◆ The problem
Among the entries that follow, how many lines contain the string "buttons"? Write the number alone.

━━━━━ Material to process

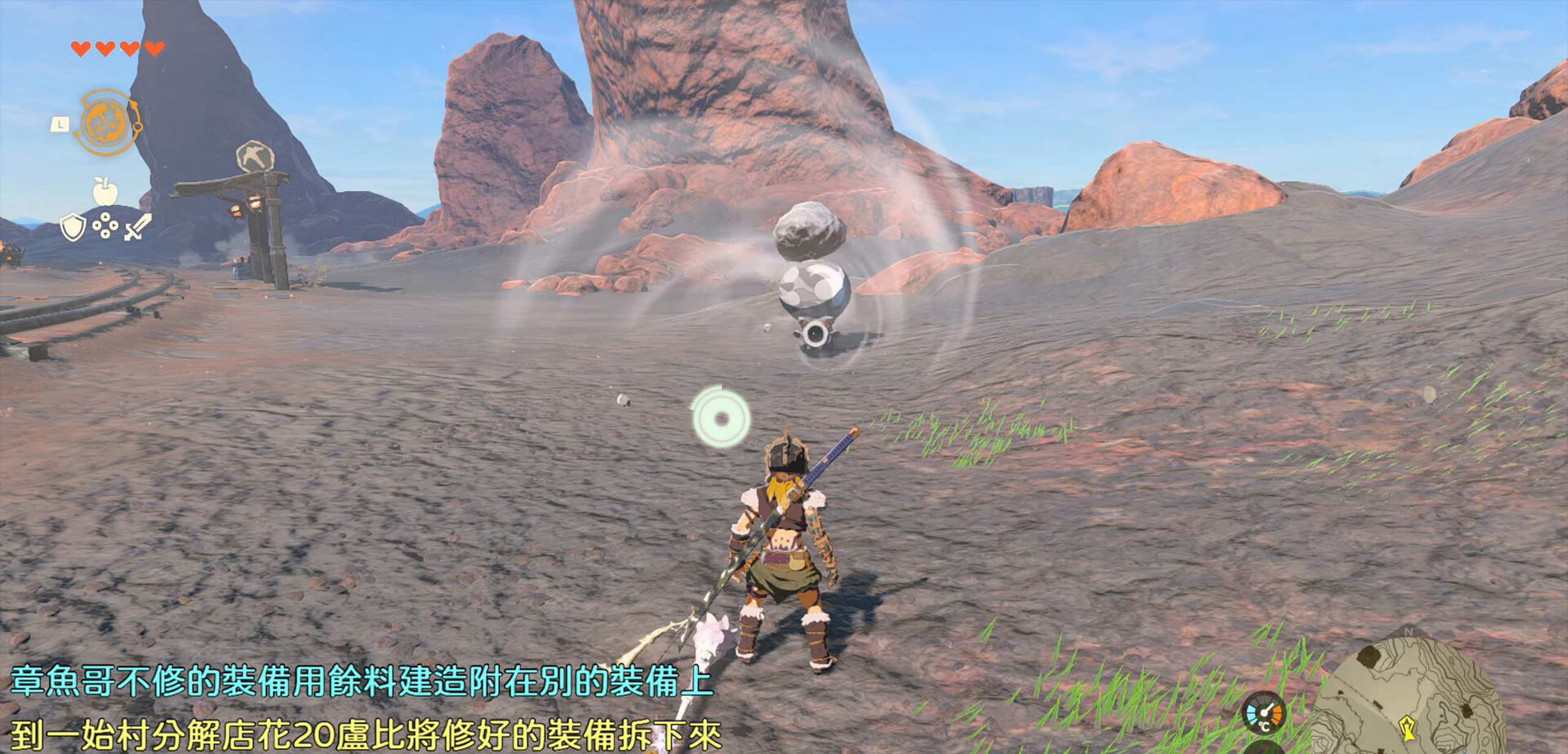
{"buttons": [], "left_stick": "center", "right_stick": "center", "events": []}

━━━━━━━━━━
━━━━━ Material to process

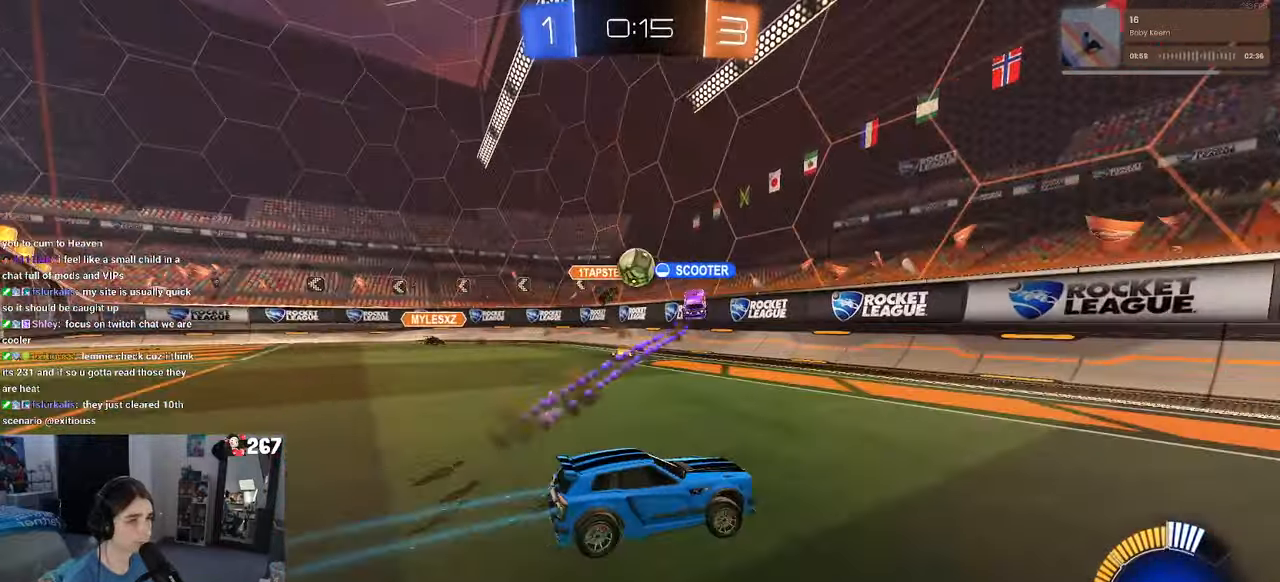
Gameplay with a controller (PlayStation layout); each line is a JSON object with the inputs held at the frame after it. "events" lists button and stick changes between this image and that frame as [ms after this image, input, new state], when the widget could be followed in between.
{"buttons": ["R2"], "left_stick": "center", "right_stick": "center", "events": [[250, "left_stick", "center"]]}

━━━━━━━━━━

◆ Solution below
2